Belasan Tahun Menyapa Nasib di Tepi Laut

Hujan deras menyapa Bumi Gurindam 12, diiringi beberapa kali kilat dari langit yang menggelap.

Suara gemercik air yang jatuh dari langit seolah menegur orang-orang untuk segera berteduh. Suara angin dari laut pun berhembus begitu kencang, berbaur dengan hujan.

Jalan pun sunyi. Lalu lalang di jalur padat kawasan Tepi Laut pun seketika itu sunyi. Para pengendara roda dua berteduh, dan sesekali mengerut menahan dingin.

Dari Laman Boenda, Gedung Gonggong di Tanjungpinang, seorang pria paruh baya malah sibuk beraktivitas, seolah berteman dengan hujan dan angin kencang.

Adalah Bakhri Rahman, pria sederhana yang mengaku sudah 15 tahun bercengkerama di tepi jalan raya, persis di sekitar Laman Boenda.

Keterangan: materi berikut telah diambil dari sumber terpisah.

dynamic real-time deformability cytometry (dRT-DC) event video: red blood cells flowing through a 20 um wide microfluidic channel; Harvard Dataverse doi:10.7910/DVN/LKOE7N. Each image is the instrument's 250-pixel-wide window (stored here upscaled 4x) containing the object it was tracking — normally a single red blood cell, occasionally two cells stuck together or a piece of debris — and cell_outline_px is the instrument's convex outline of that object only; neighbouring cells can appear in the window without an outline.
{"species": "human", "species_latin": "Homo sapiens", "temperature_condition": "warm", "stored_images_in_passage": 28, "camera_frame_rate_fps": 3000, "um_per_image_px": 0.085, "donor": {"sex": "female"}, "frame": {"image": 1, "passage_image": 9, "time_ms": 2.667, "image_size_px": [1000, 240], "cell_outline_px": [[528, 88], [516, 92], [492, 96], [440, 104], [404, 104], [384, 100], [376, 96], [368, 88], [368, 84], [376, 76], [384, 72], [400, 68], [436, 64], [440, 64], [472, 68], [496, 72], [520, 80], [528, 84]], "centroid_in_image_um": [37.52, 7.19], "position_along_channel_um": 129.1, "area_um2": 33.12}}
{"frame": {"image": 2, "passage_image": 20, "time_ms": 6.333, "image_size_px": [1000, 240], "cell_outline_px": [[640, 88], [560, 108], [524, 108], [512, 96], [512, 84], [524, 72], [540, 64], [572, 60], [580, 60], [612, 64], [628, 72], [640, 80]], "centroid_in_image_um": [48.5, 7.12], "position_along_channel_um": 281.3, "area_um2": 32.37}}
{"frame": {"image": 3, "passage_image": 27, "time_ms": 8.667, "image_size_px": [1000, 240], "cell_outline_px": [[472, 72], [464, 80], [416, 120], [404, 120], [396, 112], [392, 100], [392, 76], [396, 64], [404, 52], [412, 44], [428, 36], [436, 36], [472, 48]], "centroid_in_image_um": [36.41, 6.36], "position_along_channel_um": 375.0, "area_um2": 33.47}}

Bakhri bukan pegawai, bukan pula polisi, namun sehari-hari mengenakan rompi khas dari Dinas Perhubungan Tanjungpinang. Ya, rompi kuning terang sebagai tanda pengenal awal bagi pengendara yang ingin mendapat bantuannya.

Hari itu, pria yang kini berusia 40 tahun itu mengenakan celana coklat, topi merah, kemeja putih. Ia sibuk dengan tugasnya mengatur parkiran di pinggir Jalan Raya Hang Tuah.

Meski tubuhnya basah, ia tetap tersenyum menyapa pengendara yang memaskir kendaraan. Sikapnya yang begitu bersahaja menarik perhatian pengendara.

“Saya bekerja sebagai tukang parkir di sekitar 15 tahun yang lalu. Awalnya, saya jadi tukang parkir di kawasan Kaca Puri dekat KFC. Dahulu belum ada penertiban, sekarang sudah ada penertiban, jadi saya daftar langsung ke Dishub biar resmi,”ucapnya sambil tersenyum.

Di Jalan Hang Tuah, tepatnya tepi laut memang banyak di jumpai tukang parkir. Hal tersebut sangat berarti bagi masyarakat kota Tanjungpinang karena lokasi Laman Boenda yang ramai setiap harinya dan menyebabkan jalan macet.

Kehadiran tukang parkir justru membuat semuanya menjadi lebih baik, bahkan sangat membantu aparat kepolisian saat menertibkan kendaraan.

Keramaian di kawasan Laman Boenda memang tak terbantahkan lagi, apalagi di akhir pekan, dengan suasana yang nyaman serta banyak pilihan jajanan, menjadikan Laman Boenda sebagai tempat tujuan wisata yang dapat menghilangkan penat rutinitas kegiatan sehari-hari.

“Dalam sehari pendapatan saya rata-rata antara Rp100.000-Rp150.000. Itu dalam kondisi ramai,” ucapnya.

Bagaimana dalam kondisi sepi? Bakhri menuturkan, dalam kondisi sepi, penghasilnya paling banyak Rp50.000 perhari.

“Cukup tidaknya penghasilan tersebut ia terima dengan lapang dada. Penghasilan berapa pun saya terima-terima aja, yang penting kebutuhan keluarga terpenuhi,” ujarnya.

Bakhri mengaku tidak memiliki pekerjaan lain. Ia bukan tidak ingin pekerjaan yang lebih baik, namun untuk mendapatkan pekerjaan dibutuhkan ijazah yang memadai dengan keahlian khusus. Sementara ia hanya mengantongi ijazah SD.

Karena itu, ia tetap bertahan sebagai tukang parkir, meski saingan semakin berat.

“Saya tidak bisa bayangkan kalau kehilangan pekerjaan ini. Sebab, setiap hari, uang itu dikelola istri saya untuk memenuhi kebutuhan keluarga,” ucapnya.